*** Opening of Information ***

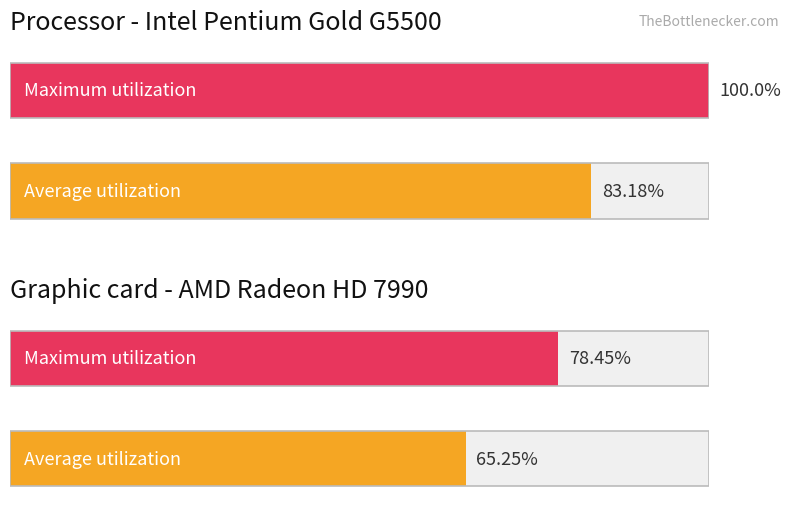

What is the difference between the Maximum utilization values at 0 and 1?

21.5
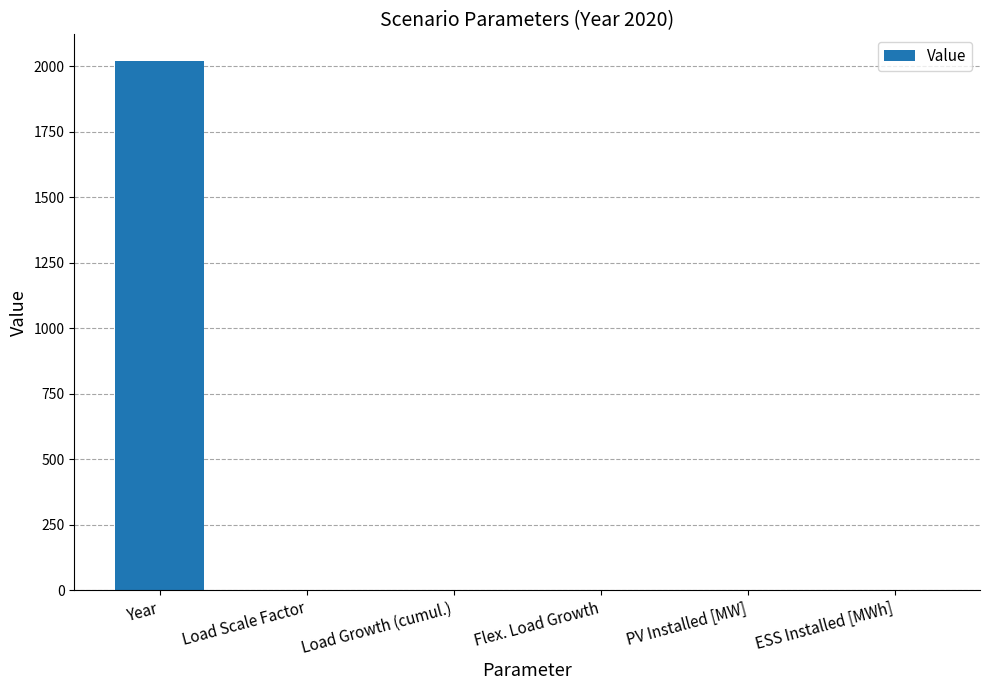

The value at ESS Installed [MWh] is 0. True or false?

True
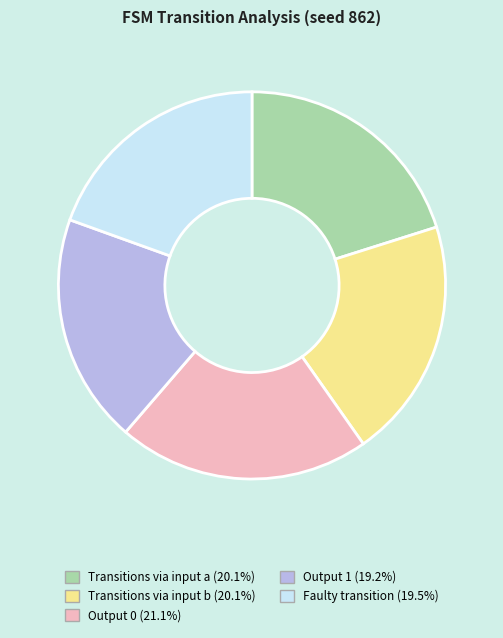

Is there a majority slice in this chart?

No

*** Close of Information ***

- **Assignment**
Could you pull out the text of every entry above, word for word, and leave the pictures out?

- **Task output**
What is the difference between the Maximum utilization values at 0 and 1?

21.5

The value at ESS Installed [MWh] is 0. True or false?

True

Is there a majority slice in this chart?

No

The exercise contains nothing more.